L’intenzione è buona se il Natale è una festa per tutti, come (forse) lo era una volta. Oggi il Natale, sebbene scriviamo con la lettera maiuscola, non è più quello di ieri perché, se vale per la maggioranza della gente, meno è “natale” per una percentuale non indifferente di cittadini. Porto Recanati ha quasi il 20% di gente residente straniera, la cui religione - non solo ignora la festa del Natale cristiano - ma sono giorni in cui cresce lo sconforto di una solitudine e assenza che non ha nulla a che fare con la solidarietà trasmessa da un simbolo per cultura a loro è ignoto. Il messaggio della giunta è riduttivo, enfatico. Non si governa più col “volemose bene” dettato dalle date del calendario delle “feste comandate”: il dono del panettone e la bottiglia dello spumante ai vecchietti della casa di riposo, o cercare appoggi politici con l’invio degli auguri alle “persone in vista” della cittadina a spese dell’amministrazione. La festa della natività non è nata per lenire gli sconforti del Quartiere “Sammarì” col dono, ripeto, dell’albero. Il volemose bene è dovere d’intervenire per la soluzione delle questioni per tutto l’anno: dal 1° gennaio al 31 dicembre; altro è demagogia, anzi diseducazione per chi non professa la religione cattolica perché ci notano ipocrisia e strumentalizzazione di sentimenti.
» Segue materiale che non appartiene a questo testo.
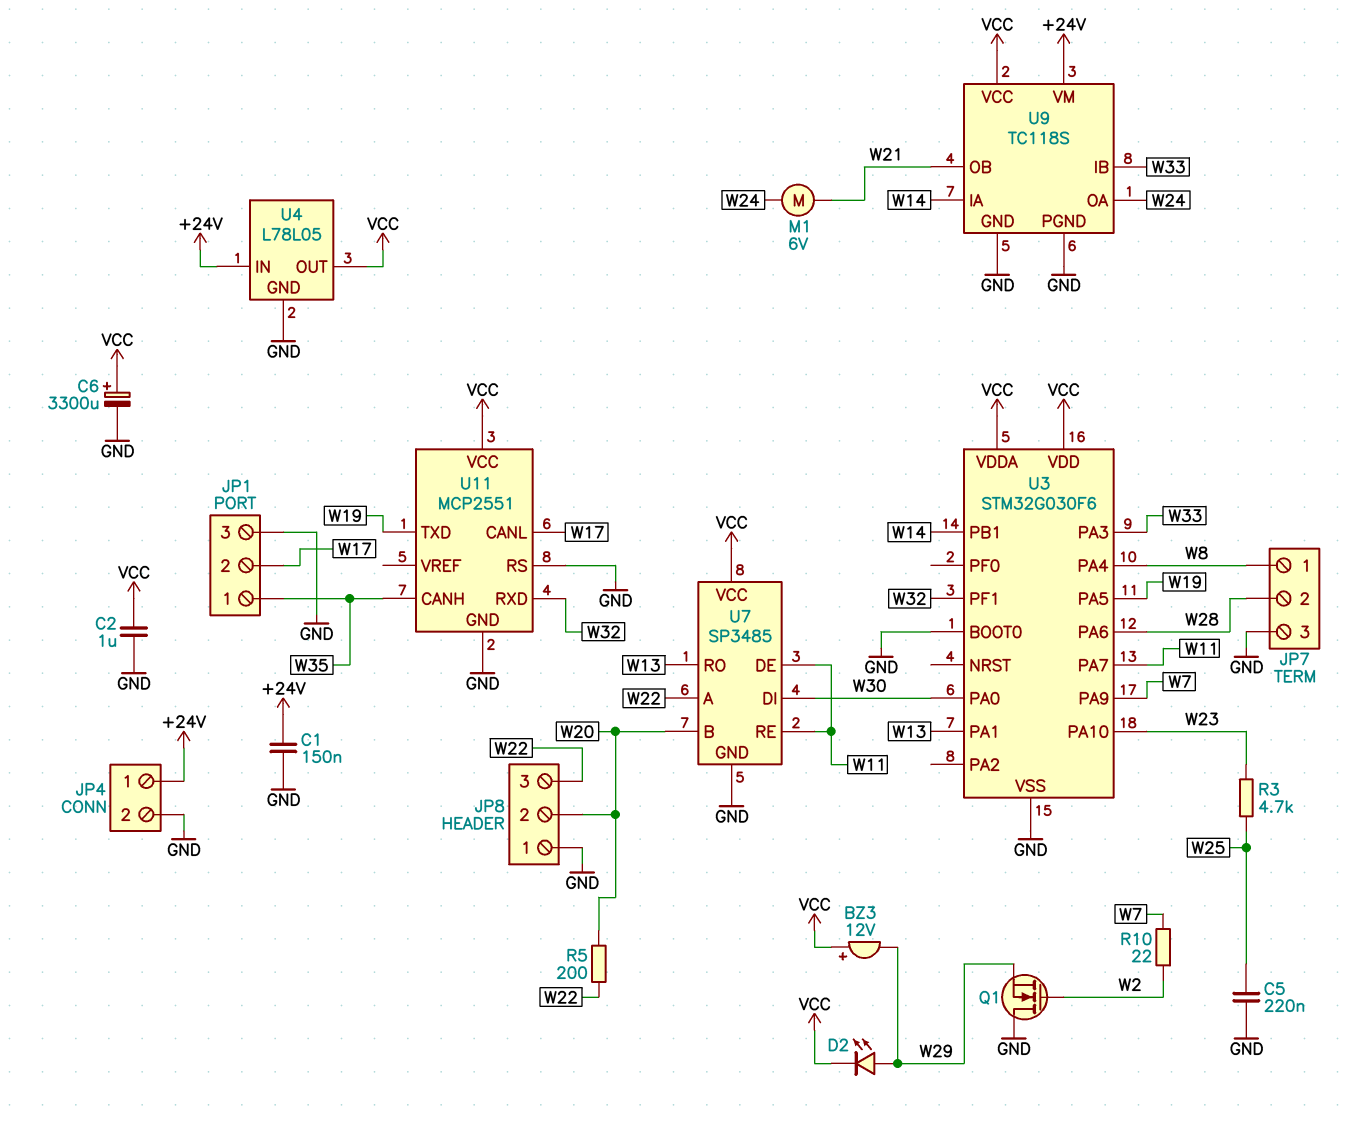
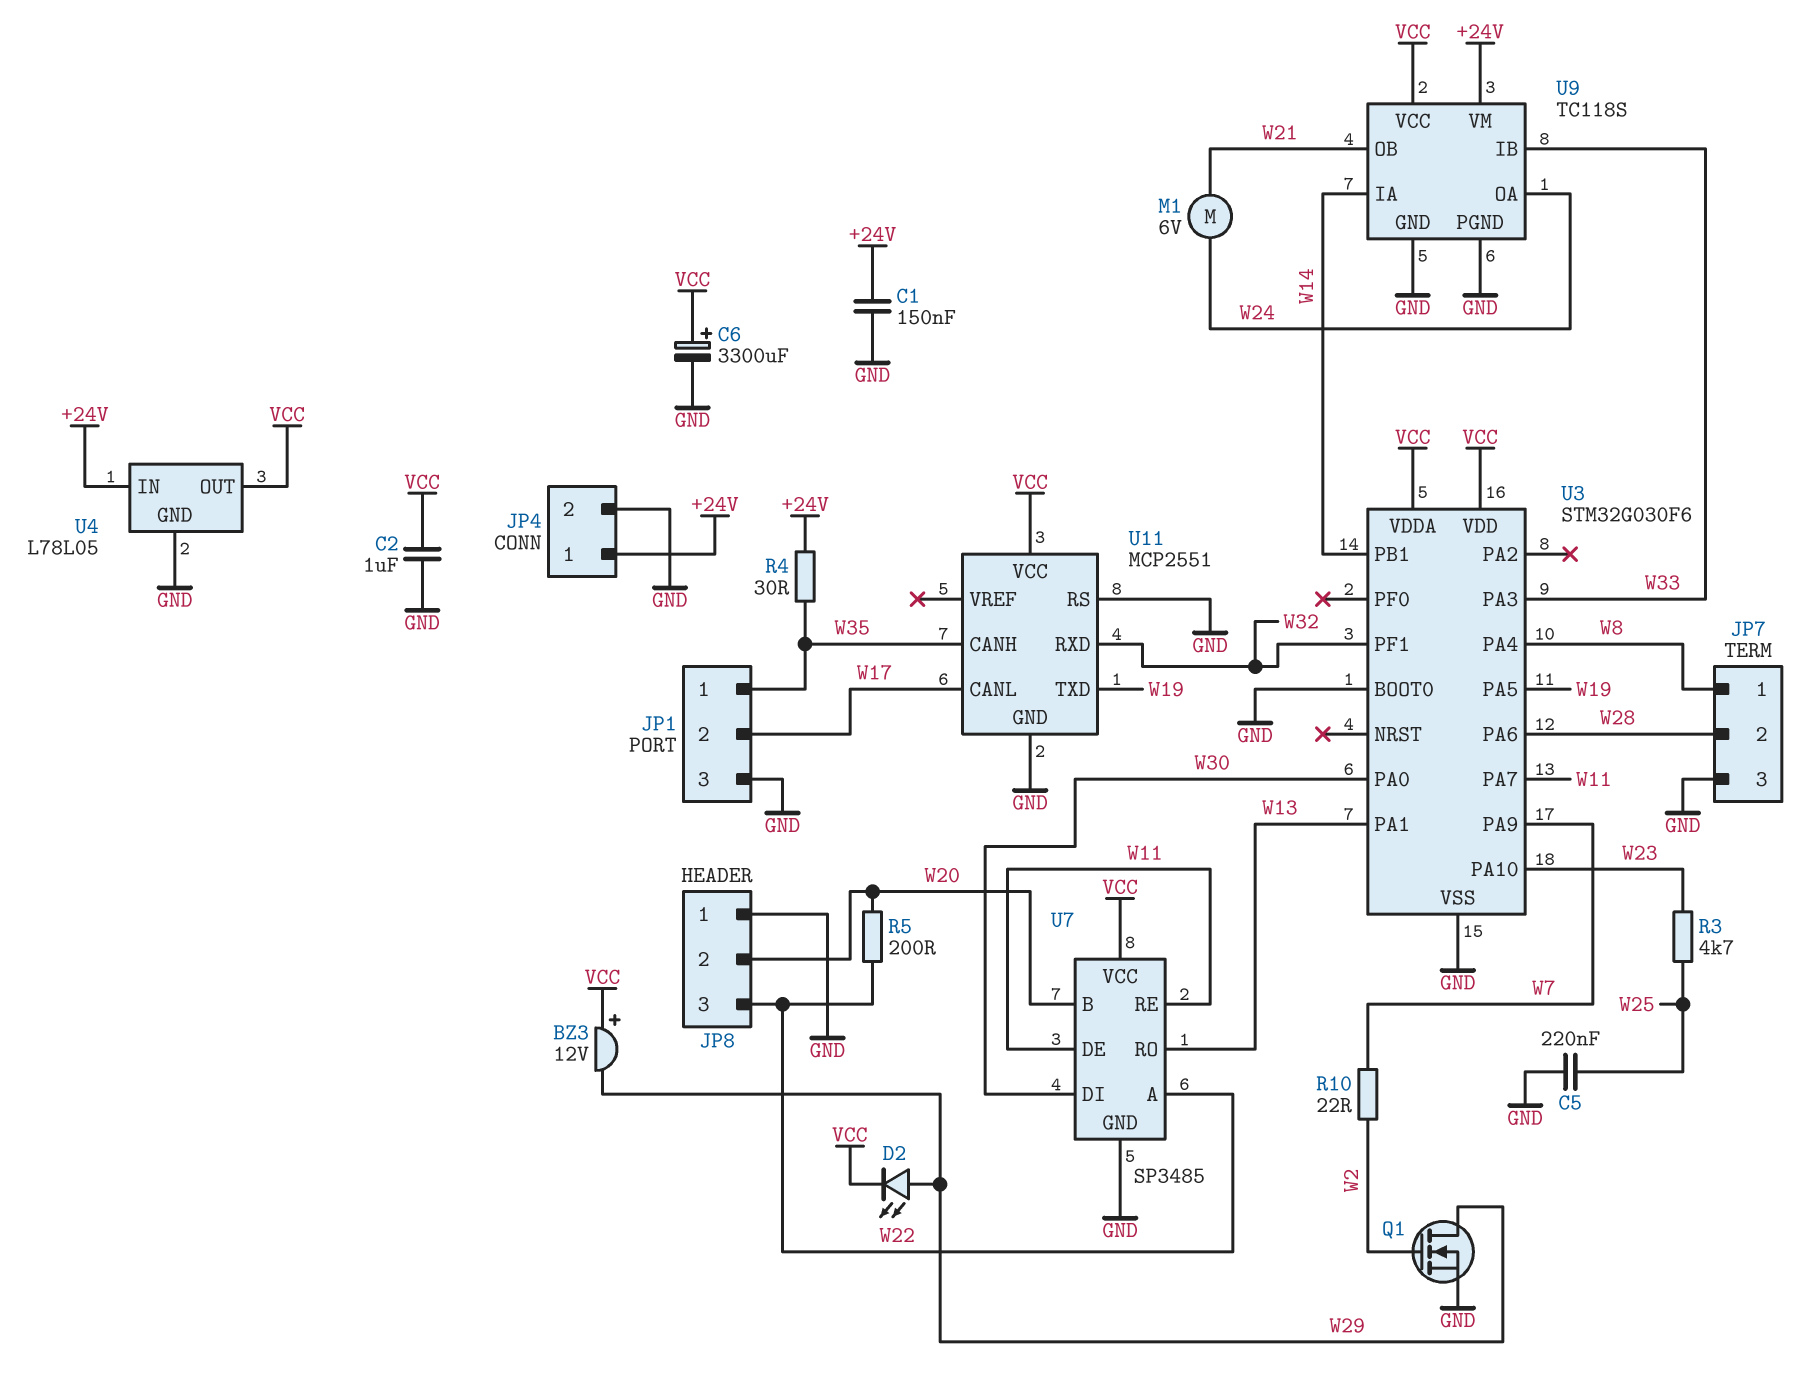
Q1: NMOS (G W2, D GND, S W29) -> NMOS (G W2, D W29, S GND)
R4: none -> 30 (+24V, W35)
La fede è coscienza di ricerca di un trascendente, pertanto personale che non può essere ridotta a politichese. “La politica - disse De Gasperi - è fare.” Chi non sa fare è incompetente e non può sfuggire alla responsabilità delegando ai dirigenti dell’ente perché è chiamato egli stesso a decidere: e se non ha cultura ed etica istituzionale decide male. Ho notato che, anche nell’assegnazione degli assessorati, c’è inflazione di nuove terminologie. Fumo negli occhi per scaricare l’inefficienza. L’albero di Natale ha compiuto il miracolo di togliere la maschera.